Exercise set.
1 > Answer these from the Amara West text below, each on its own line:
(a) After how many seasons of excavation in the cemeteries was the work finished?
(b) Whose shabtis had already been found in tomb G320?
(c) How big is the pyramid of tomb G321?
2 > List every pyramid tomb that the Amara West text below names by its number.

Excerpt to read.

Amara West 2016: the cemetery… from the Mesolithic to pyramids

Michaela Binder, Austrian Archaeological Institute

Pyramid tombs G321 (left) and G320 (right) in Cemetery D of Amara West

Pyramid tombs G321 (left) and G320 (right) in Cemetery D of Amara West

After eight seasons of excavations in the cemeteries of Amara West, we were done. As is usual in archaeology, those weeks in January and February 2016 were full of surprises, some pleasant and some not so much.

But let’s start from the beginning. Sticking to our plan set out at the start of the season, Sofie, Michelle and Mohamed Saad returned to the elite cemetery D to finish the excavation of three large pyramid tombs (G320, G321 and G322), which we had already excavated (superstructures and shafts) in 2015. Expectations were very high, having already discovered shabtis of Paser, Deputy of Kush, in tomb G320.

A somewhat challenging work environment under the protective tables in the burial chambers

A somewhat challenging work environment under the protective tables in the burial chambers

Equipped with new safety installations to protect excavators in the funerary chambers carved into the friable schist bedrock, the aim for 2016 was to finally explore the content of those subterranean rooms. In G321, a tomb provided with a large 8x8m pyramid, the substructure proved to be heavily looted but nevertheless offered important insights into funerary culture at Amara West. Dating to the 20th Dynasty – based on the assemblage of vessels – its owners opted for an interesting mix of Egyptian (tomb architecture, Egyptian style pottery, scarabs) as well as local Nubian (funerary beds) elements in funerary ritual. This conforms well to observations already made in other parts of the cemetery, as well as in the town, and reveals that this trend was followed even amongst the most elite.

Rows.
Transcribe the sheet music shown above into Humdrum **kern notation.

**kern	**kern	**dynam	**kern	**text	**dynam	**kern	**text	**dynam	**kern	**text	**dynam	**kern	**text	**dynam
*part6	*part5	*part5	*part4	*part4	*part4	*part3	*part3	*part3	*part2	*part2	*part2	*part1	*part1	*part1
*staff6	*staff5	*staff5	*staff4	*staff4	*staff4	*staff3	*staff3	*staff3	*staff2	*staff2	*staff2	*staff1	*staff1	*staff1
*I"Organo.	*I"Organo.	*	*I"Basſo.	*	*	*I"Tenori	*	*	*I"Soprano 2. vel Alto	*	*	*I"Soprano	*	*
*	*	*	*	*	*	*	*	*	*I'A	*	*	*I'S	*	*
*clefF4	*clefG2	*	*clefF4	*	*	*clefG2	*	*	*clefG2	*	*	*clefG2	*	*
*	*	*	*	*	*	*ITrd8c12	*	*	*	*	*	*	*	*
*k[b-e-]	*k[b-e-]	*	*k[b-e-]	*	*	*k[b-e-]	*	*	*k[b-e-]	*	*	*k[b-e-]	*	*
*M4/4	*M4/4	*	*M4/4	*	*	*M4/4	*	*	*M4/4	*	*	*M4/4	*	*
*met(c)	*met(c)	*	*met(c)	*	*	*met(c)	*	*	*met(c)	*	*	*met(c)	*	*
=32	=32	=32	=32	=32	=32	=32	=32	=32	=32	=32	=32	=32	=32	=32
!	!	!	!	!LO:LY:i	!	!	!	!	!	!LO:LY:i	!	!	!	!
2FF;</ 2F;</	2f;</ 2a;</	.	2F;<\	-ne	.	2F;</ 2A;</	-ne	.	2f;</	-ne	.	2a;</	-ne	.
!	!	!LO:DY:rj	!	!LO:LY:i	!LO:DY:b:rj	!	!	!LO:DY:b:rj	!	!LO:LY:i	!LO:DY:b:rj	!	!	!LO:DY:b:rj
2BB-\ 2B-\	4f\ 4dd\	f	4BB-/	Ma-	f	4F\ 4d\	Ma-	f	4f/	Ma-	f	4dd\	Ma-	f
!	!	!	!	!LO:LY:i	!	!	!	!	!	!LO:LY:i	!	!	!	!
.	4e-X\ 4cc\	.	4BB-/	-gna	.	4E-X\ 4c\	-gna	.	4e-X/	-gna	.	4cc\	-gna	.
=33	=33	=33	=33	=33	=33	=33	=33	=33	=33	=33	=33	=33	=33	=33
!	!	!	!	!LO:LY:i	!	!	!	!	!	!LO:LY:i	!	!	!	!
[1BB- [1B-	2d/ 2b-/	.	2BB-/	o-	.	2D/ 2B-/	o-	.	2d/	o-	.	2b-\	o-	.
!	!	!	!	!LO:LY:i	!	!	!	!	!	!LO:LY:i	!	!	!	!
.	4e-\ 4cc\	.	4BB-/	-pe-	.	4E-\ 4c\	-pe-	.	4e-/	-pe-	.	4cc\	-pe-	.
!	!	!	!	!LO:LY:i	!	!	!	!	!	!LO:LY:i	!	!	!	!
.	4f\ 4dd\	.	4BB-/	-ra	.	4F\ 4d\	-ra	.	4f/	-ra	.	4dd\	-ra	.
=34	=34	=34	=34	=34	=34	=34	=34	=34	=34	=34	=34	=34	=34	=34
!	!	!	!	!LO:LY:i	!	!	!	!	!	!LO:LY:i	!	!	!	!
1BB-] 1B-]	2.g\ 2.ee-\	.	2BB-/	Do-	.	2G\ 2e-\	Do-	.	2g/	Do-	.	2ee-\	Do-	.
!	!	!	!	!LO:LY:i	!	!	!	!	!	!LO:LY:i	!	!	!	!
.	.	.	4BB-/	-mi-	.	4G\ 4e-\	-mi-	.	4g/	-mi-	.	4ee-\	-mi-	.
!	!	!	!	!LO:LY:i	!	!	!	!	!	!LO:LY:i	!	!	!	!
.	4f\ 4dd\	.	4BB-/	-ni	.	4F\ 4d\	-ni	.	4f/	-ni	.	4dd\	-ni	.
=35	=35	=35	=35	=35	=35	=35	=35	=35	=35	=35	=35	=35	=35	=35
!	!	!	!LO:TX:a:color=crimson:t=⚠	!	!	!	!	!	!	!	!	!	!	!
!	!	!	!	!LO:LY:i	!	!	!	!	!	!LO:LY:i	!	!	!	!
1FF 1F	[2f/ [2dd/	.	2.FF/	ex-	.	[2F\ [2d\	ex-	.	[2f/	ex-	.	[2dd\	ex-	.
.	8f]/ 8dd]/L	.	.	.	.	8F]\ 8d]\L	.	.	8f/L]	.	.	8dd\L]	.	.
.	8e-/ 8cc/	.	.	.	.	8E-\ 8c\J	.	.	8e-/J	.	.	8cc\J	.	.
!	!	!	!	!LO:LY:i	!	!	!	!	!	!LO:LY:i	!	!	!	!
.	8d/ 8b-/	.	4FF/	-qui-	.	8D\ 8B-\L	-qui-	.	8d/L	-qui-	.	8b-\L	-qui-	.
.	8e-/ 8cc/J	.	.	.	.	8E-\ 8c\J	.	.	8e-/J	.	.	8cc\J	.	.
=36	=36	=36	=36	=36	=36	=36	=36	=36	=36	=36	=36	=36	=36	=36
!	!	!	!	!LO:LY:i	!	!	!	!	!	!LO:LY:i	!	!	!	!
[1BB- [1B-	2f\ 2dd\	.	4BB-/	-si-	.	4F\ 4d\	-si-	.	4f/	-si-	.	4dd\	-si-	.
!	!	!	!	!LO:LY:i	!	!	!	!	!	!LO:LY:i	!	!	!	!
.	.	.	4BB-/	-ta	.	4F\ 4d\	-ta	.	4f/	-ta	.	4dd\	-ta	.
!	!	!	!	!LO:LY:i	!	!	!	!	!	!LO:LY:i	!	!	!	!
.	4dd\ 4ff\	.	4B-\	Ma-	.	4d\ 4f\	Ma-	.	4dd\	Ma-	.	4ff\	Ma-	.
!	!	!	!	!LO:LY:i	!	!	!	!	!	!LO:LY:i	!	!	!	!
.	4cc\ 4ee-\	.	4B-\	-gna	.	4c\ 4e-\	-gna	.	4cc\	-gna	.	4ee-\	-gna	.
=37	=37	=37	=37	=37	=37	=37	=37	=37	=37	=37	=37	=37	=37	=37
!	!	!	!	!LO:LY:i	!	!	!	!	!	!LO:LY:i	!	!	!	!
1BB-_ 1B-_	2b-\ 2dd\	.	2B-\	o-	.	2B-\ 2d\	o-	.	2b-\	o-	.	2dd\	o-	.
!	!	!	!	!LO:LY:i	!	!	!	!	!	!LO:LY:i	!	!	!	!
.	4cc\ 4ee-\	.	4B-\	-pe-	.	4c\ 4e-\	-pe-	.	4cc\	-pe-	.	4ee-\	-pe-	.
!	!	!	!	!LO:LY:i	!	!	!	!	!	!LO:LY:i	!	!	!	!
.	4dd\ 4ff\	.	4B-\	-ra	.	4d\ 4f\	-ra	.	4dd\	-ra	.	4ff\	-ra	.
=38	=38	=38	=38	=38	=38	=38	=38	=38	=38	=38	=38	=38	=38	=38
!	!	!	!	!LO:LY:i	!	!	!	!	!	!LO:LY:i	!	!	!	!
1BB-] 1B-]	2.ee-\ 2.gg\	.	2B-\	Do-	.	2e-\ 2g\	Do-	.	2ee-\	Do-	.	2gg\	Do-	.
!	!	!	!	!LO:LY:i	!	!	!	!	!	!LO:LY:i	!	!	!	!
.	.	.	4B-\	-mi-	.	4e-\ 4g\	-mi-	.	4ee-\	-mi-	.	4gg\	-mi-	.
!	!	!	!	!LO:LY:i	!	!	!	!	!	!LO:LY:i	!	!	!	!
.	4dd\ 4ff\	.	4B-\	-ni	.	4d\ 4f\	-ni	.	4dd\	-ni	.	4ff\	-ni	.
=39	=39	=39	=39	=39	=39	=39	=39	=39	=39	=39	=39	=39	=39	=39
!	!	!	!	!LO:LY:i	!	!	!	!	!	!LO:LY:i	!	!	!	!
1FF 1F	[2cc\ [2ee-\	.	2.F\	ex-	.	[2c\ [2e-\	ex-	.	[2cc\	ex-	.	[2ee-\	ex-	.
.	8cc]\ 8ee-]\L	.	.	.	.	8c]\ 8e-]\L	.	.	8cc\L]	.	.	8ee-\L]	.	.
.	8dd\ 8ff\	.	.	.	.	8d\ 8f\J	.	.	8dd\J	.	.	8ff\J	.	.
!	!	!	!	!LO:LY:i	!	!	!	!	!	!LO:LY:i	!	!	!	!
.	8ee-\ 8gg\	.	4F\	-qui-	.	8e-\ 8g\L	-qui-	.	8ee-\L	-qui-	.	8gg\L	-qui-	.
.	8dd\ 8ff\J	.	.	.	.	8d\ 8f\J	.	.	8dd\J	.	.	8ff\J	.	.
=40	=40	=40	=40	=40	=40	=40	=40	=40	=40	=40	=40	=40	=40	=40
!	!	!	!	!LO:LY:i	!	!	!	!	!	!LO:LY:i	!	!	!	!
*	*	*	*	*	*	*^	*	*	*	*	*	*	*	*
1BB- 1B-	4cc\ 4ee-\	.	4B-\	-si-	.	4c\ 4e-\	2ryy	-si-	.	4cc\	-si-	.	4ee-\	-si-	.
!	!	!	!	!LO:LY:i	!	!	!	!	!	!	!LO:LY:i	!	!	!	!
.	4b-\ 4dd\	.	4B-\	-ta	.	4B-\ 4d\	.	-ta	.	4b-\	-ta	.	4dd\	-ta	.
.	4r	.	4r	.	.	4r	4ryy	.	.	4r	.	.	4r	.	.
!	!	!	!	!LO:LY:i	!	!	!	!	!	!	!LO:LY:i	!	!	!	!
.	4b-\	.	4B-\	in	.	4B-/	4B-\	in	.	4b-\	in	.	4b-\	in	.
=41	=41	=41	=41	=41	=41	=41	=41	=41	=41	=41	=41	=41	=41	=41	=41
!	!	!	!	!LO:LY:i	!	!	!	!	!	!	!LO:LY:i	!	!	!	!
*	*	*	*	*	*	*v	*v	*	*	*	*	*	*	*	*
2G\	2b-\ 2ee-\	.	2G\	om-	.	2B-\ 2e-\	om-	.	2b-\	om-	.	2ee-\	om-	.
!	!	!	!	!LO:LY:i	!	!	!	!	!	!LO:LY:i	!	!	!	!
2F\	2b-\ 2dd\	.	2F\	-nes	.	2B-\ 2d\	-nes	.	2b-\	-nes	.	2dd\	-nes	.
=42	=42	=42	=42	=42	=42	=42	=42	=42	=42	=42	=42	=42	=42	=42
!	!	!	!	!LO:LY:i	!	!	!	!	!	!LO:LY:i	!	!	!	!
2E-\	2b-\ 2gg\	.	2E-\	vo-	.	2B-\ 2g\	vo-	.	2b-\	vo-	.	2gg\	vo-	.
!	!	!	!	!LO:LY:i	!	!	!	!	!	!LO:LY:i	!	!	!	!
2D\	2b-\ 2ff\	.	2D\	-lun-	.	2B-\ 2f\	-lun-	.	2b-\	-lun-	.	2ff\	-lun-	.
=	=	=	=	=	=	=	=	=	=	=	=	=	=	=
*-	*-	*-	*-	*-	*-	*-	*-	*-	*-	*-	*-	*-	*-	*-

Expected results.
1 >
(a) Eight seasons
(b) Paser, Deputy of Kush
(c) 8x8m

2 >
G320
G321
G322